The singing, dancing, miming show-biz cons succeed in pulling a fast one over, mostly on themselves (as it turns out), with the help of the world’s worst Nazi-stereotype weekend playwright Franz Liebkind (Will Ferrell), the retro Swedish blond bombshell model/actress/secretary Ulla Something-Or-Other (Uma Thurman), the world’s tackiest piss-elegant drag-queen stage director, Roger de Bris (Gary Beach), his live-in 1950s Hollywood evil homosexual queen cliche assistant, Carmen Ghia (Roger Bart), and a cast of hundreds. Counted as but one among the many gems of this film version–the principles are leading talents (they sing, they dance, they act, they have perfect comedic timing), their love of these roles and affection for each other has only grown since Broadway days, and it shows, from opening scene to grand finale.

What was the guaranteed absolute worst musical idea in the 1960s? Answer: Springtime for Hitler. Brooks’ entire film turned on this one-joke punch line. But, instead of folding instantly, Bialystock’s bombshell becomes successful beyond anyone’s wildest dreams. Of course, by the time The Producers was recycled as a musical (and it seems to have promulgated the recent trend to redraft popular films, novels, and pop artists’ song lists as musical plays), the joke was a very old dog. In the musical version, Springtime for Hitler opens half way through the film and the entire production is presented as an over-the-top show-within-a-show.

The film version of the musical is filled with lovingly sly, coy, and in-your-face moments of chutzpah. A battalion of little old ladies in blue tap-dance in a precision zimmer frame drill team in Central Park. Hitler goose-steps and prances and minces. Chorus girls descend from risers singing and dancing, gowns and head gear and props as if stolen from a Ken Russell film and choreographed by Busby Berkeley on smack. And the show-stopping, gut-splitting numbers just keep on coming.

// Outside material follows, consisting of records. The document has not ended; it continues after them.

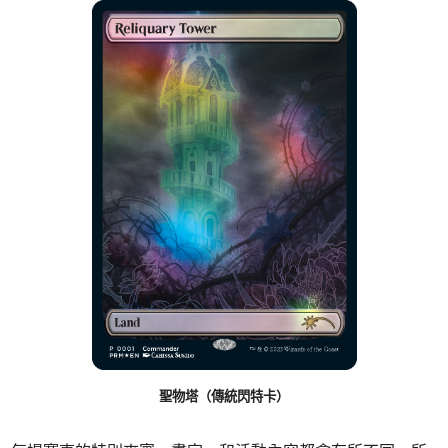
聖物塔（傳統閃特卡）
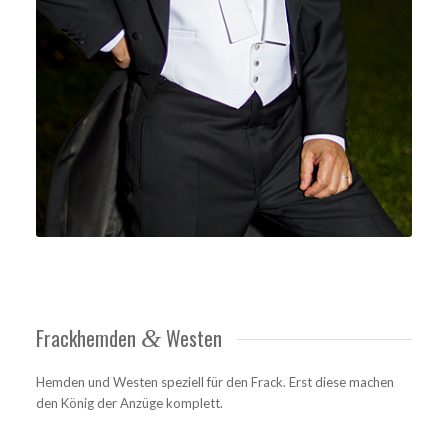
Frackhemden
Westen
&
Hemden und Westen speziell für den Frack. Erst diese machen
den König der Anzüge komplett.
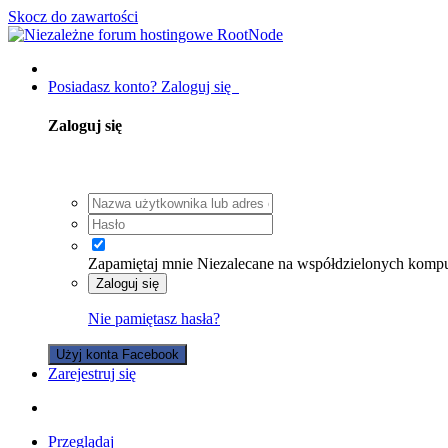
Skocz do zawartości
Posiadasz konto? Zaloguj się
Zaloguj się
Zapamiętaj mnie
Niezalecane na współdzielonych komp
Zaloguj się
Nie pamiętasz hasła?
Użyj konta Facebook
Zarejestruj się
Przeglądaj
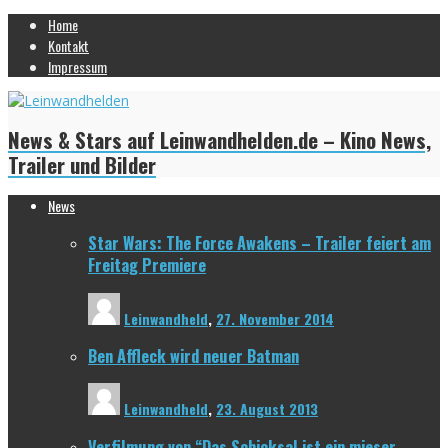
Home
Kontakt
Impressum
News & Stars auf Leinwandhelden.de – Kino News,
Trailer und Bilder
News
Star Wars: The Force Awakens – Trailer feiert am
Freitag Premiere
Leinwandheld
,
27. November 2014
Ben Affleck wird neuer Batman
Leinwandheld
,
23. August 2013
Verfilmung von “Das Schicksal ist ein mieser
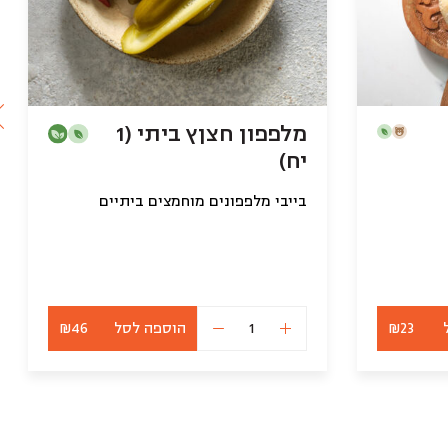
מלפפון חצןץ ביתי (1
יח)
בייבי מלפפונים מוחמצים ביתיים
₪23
הוספה לסל
₪46
כמות
של
מלפפון
חצןץ
ביתי
(1
יח)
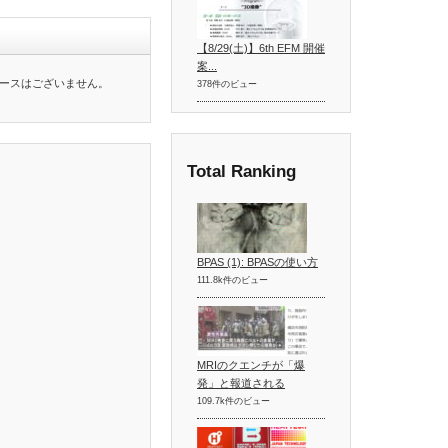
【8/29(土)】6th EFM 開催
案...
ースはございません。
378件のビュー
Total Ranking
BPAS (1): BPASの使い方
111.8k件のビュー
MRIのクエンチが「爆
発」と報道される
109.7k件のビュー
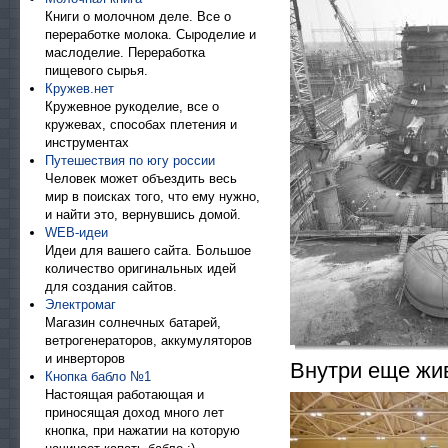
Книги о молочном деле. Все о
переработке молока. Сыроделие и
маслоделие. Переработка
пищевого сырья.
Кружев.нет
Кружевное рукоделие, все о
кружевах, способах плетения и
инструментах
Путешествия по югу россии
Человек может объездить весь
мир в поисках того, что ему нужно,
и найти это, вернувшись домой.
WEB-идеи
Идеи для вашего сайта. Большое
количество оригинальных идей
для создания сайтов.
Электромаг
Магазин солнечных батарей,
ветрогенераторов, аккумуляторов
и инверторов
Внутри еще жи
Кнопка бабло №1
Настоящая работающая и
приносящая доход много лет
кнопка, при нажатии на которую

The cast and crew are aware this is a film for the ages. Lane pays tribute to Mostel, becoming preoccupied with his Mostel comb-over hair-do on more than one occasion. In another hamming aside to the camera, Lane offers up his Lou Abbot. The only fake accent worse than Ferrell’s pseudo neo-nazi shtick is Uma Thurman’s all-talking and all-singing Anita Ekberg clone. Will Ferrell’s penchant for adolescent American humor works well, transforming Liebkind into a complete cartoon character, a catalog of the all-American ideal "bad German" stereotype. (This, in itself, is somewhat painful to observe, but for other reasons.) Gary Beach’s Roger de Bris (What would you get if Liberace married Napoleon and dressed the baby up as Hitler?) is the coup de grace. Hitler and lesser criminals (such as Bialystock and Bloom) alike can best be tolerated when turned inside out (like daddy turning on the lights and dispelling the monsters under the bed). Add liberal, self-conscious doses of 1960s Hollywood light romantic comedy (think Doris Day and Rock Hudson played in drag), and voila: the perfect balance between silliness and levity which is The Producers.